By distilling religious belief into a genetic predisposition to pass along unverifiable information, the program predicts that religion will flourish. However, religion only takes hold if non-believers help believers out – perhaps because they are impressed by their devotion.
"If a person is willing to sacrifice for an abstract god then people feel like they are willing to sacrifice for the community," says James Dow, an evolutionary anthropologist at Oakland University in Rochester, Michigan, US, who wrote the program – called Evogod (download the code here).
Dow is by no means the first scientist to take a stab at explaining how religion emerged. Theories on the evolution of religion tend toward two camps. One argues that religion is a mental artefact, co-opted from brain functions that evolved for other tasks.
Another contends that religion benefited our ancestors. Rather than being a by-product of other brain functions, it is an adaptation in its own right. In this explanation, natural selection slowly purged human populations of the non-religious.
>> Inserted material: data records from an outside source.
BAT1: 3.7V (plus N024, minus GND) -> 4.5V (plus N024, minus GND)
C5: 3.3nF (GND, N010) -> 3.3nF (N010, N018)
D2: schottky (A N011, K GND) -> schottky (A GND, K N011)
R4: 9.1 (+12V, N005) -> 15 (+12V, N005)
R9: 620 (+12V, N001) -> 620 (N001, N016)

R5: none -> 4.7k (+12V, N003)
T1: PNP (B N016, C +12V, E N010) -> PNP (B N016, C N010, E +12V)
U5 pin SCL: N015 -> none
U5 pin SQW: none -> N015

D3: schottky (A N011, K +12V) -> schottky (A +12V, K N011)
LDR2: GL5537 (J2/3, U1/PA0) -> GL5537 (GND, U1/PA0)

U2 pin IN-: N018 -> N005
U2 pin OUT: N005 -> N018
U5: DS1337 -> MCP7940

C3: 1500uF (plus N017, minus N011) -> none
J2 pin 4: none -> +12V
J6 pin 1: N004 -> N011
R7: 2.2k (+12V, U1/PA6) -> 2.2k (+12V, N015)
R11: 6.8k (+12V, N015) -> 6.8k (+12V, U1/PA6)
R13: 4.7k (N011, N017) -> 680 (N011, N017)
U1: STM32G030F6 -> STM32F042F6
...To simplify matters, Dow picked a defining trait of religion: the desire to proclaim religious information to others, such as a belief in the afterlife. He assumed that this trait was genetic.
The model assumes, in other words, that a small number of people have a genetic predisposition to communicate unverifiable information to others. They passed on that trait to their children, but they also interacted with people who didn't spread unreal information. [emphasis added]
Ah, and so evolved the Darwinists--and stockbrokers.